Droni ad ala fissa piuttosto grandi hanno attaccato il più grande impianto petrolifero del mondo ad Abqaiq, in Arabia Saudita. L’azione, che risale al 10 settembre scorso, è stata rivendicata dai ribelli houthi dello Yemen, gruppo sciita sostenuto dall’Iran. Quasi dimezzata la produzione di petrolio saudita. Gli USA puntano il dito contro l’Iran, che peraltro è molto più vicino (circa 350 km) al luogo del raid rispetto allo Yemen, che dista circa 800 km, comunque nel raggio d’azione dei droni kamikaze UAV-X delle milizie yemenite, capaci di un raggio d’azione di 1500 chilometri.

Al momento in cui scriviamo non è ancora certo se ci siano state vittime, ma l’assalto rivendicato dalle milizie houthi yemenite è stato devastante. Gli impianti sono stati fermati e il Paese ha praticamente dimezzato la produzione petrolifera che perderà 5,7 milioni di barili al giorno.

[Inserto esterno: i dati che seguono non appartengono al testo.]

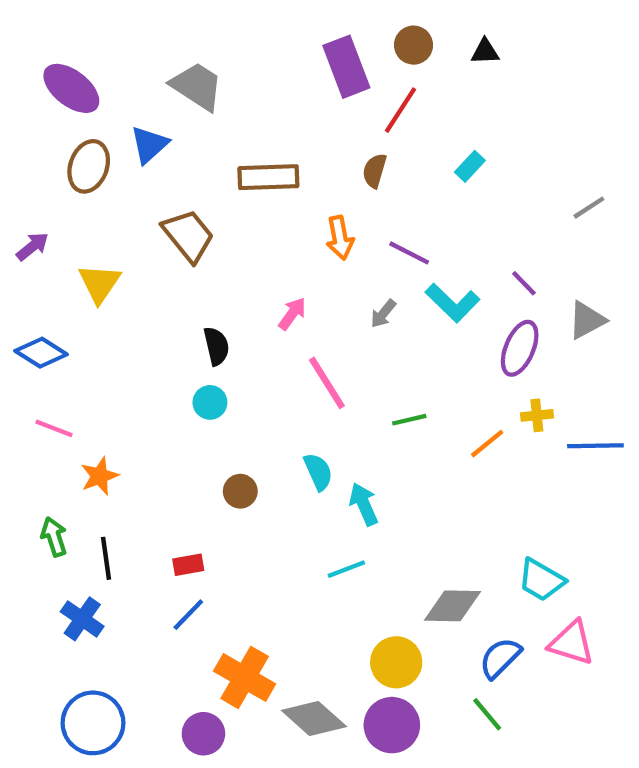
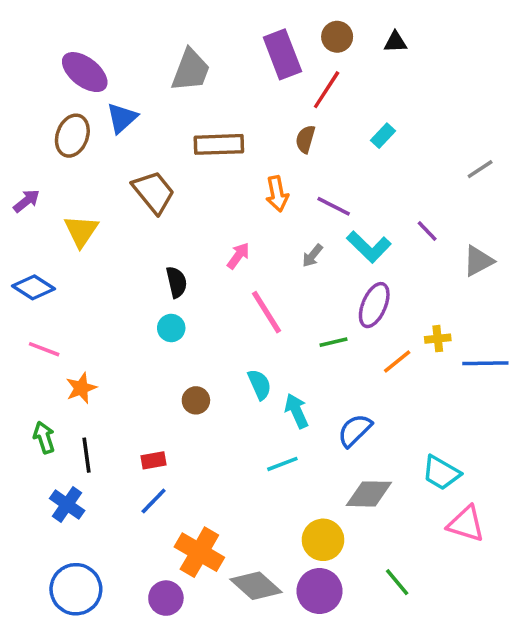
gray trapezoid: (197, 86) -> (191, 70), moved, turned 78
purple ellipse: (71, 88) -> (85, 72), moved
purple ellipse: (520, 348) -> (374, 305), moved
blue semicircle: (500, 658) -> (355, 430), moved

Per l’attacco sono stati usati droni kamikaze UAV-X, che non dispongono di armamento ma sono imbottiti di esplosivo.
Immediata fiammata sui prezzi del petrolio, Il greggio alla riapertura dei mercati ha registrato il maggior rialzo da sempre, + 12 dollari al barile nei primi secondi di contrattazione, per poi abbassarsi leggermente Un rincaro eccezionale che potrebbe incidere pesantemente sulle nostre tasche: con il petrolio a 100 dollari, la benzina potrebbe arrivare a quita 1,80 euro. Il colosso petrolifero saudita Aramco, la maggior compagnia petrolifera al mondo, ha dovuto ammettere l’interruzione nella produzione da 5,7 milioni di barili al giorno. Peggio di quello che è accaduto nel 1990 quando Saddam Hussein aveva invaso il Kuwait.